Friday, July 13, 2007

Endless Waiting

Every day Father wakes up. He heads into our tiny kitchen and turns on the water faucet. He lets the water run to get as much of the orange colored rust escape from the pipe. As soon as he feels it’s ready, he fills the electronic white water heater carafe with water and sets it on. It works on getting the water boiling and Father gets dressed. He hurriedly goes to his black Toyota and makes a quick run to the local Vietnamese-owned French bakery down the street. He gets his usual: 3 dollars’ worth of the short baguettes. Father says it’s not the best – not like in France, but as a substitution, it’s better than not having any “pain”. When he returns home, Mother ascends from the basement, where she’s been laboring over her clothes. Mother is the most hardworking person I’ve ever known – and I admire her greatly for it – it is one of her many skills and attributes I hope to learn from and to emulate. Mother prepares the coffee Father likes, while Father sets on top of the dining table the brown paper bag containing our the baguettes. Father watches as Mother finishes making the drinks, bringing the drinks to the dining table. Sometimes he helps Mother, and brings out the plates for the bread. Sometimes, he just sits and waits. Mother brings out the plates, the Nutella, the French butter, the knives, and they soon eat breakfast.
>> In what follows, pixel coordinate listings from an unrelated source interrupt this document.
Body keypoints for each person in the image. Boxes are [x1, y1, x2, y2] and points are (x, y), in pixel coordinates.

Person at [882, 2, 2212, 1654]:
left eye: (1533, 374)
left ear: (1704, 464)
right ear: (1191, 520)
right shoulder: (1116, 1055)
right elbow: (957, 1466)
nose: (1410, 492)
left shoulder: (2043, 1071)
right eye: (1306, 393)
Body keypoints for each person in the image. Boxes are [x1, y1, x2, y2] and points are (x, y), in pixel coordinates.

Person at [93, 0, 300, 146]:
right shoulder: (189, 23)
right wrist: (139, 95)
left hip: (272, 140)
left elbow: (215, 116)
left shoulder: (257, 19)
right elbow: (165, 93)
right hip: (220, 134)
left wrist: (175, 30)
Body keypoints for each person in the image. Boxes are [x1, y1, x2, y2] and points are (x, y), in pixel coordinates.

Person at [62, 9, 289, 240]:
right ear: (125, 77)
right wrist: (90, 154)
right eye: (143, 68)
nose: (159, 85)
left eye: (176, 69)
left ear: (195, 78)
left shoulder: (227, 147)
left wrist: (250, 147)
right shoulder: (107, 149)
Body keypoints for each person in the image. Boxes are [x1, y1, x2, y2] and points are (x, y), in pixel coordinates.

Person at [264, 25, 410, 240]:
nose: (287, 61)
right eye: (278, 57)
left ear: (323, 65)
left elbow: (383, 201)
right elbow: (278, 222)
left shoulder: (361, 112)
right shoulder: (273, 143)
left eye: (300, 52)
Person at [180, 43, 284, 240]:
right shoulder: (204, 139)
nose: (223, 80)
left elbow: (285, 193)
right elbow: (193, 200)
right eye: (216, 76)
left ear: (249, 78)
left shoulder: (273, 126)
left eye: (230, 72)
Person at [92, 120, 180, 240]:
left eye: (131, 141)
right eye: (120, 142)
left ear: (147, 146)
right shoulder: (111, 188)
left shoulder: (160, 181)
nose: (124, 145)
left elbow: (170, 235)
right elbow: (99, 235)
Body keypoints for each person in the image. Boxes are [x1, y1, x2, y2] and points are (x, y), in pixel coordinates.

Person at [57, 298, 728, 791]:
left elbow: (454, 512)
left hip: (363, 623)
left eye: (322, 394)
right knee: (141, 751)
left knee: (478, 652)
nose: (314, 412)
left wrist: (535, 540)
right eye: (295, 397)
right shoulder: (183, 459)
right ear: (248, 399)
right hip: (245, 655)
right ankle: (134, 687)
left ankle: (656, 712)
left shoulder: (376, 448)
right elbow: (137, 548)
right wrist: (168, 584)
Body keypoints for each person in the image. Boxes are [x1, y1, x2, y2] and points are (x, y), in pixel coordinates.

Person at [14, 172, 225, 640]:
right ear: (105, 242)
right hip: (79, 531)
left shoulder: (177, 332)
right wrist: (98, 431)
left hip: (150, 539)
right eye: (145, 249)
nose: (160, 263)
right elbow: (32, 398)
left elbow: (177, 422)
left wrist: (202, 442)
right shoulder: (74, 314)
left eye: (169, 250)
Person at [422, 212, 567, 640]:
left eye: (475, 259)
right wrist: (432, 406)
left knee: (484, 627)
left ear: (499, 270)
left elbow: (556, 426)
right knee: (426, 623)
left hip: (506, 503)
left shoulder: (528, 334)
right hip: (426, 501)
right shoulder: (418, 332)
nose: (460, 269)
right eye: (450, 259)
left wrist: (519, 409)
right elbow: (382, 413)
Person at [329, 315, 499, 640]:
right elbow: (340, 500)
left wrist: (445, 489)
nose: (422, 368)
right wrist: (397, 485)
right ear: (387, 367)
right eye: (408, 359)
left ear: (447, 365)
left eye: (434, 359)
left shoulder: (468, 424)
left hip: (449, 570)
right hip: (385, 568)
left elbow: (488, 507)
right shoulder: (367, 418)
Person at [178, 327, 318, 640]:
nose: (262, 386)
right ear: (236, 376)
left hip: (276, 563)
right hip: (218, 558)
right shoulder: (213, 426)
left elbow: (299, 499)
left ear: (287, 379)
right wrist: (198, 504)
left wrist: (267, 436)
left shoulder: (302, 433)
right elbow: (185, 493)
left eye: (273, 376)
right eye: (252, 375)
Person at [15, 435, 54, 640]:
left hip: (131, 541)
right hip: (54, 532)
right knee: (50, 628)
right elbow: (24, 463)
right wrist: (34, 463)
I don’t know what Father does everyday. A man of few words, he comes and goes as he pleases. “I don’t have to answer to anyone,” he once told Mother. He used to love his children very much. Perhaps too much. Their betrayal of his love has caused his descent into oblivion. He said he couldn’t go back to school because he needed to earn money for his children, to send them to school, to pick them up to school. He didn’t want them to join the gangs prevalent then. Still. He uses his children as a shield. But for what? The $9/hr job couldn’t really support all of his 6 children. Even when there were only 2 children left at home, his small increase to $10/hr was barely enough to pay for the mortgage and bills that came in monthly. There were days when the four of them would subsist on bread, ramen noodles, and eggs. Father didn’t seem to care that he was writing checks that continually pulled from this credit line at the bank. Mother and Father would always argue about that – “What do you want me to do?” He’d shout at Mother. “You’re no help to me at all! You can’t work and everyone expects me to take care of them!” Mother is horrified by the words laced with meanness. She works hard – but for reasons unknown to her, her work has no value to him. She once told me that perhaps he was waiting. Wanting to make another life with someone else. That he wanted to escape the family he had created. I cried back then. I told Mother I didn’t want to see them separated. But Mother scolded me, and said if it was meant to be, that nothing on earth could prevent Father from leaving. “It’s better that he’s still alive and you can still have someone to call Father,” she comforted me.

They live together as though embattled in a chess game. Each waiting to see the other’s move. Who’s going to call it quits? Who’s going to have the upper hand? And we are but pawns in their game? I can’t wait any longer, I tell Mother. Someone needs to make a decision so that we can all move on with our lives. We are sitting in a fishbowl. Swimming around in circles all day. The landscape remains the same and Father is holding us back. Mother tells me we have to wait. That it’s his move next. We can do nothing but wait. I don’t cry. I say okay. But inside, I am tired of waiting. I am ready to move on and I don’t know how long I can wait. Mother has waited all her life. But I am not her.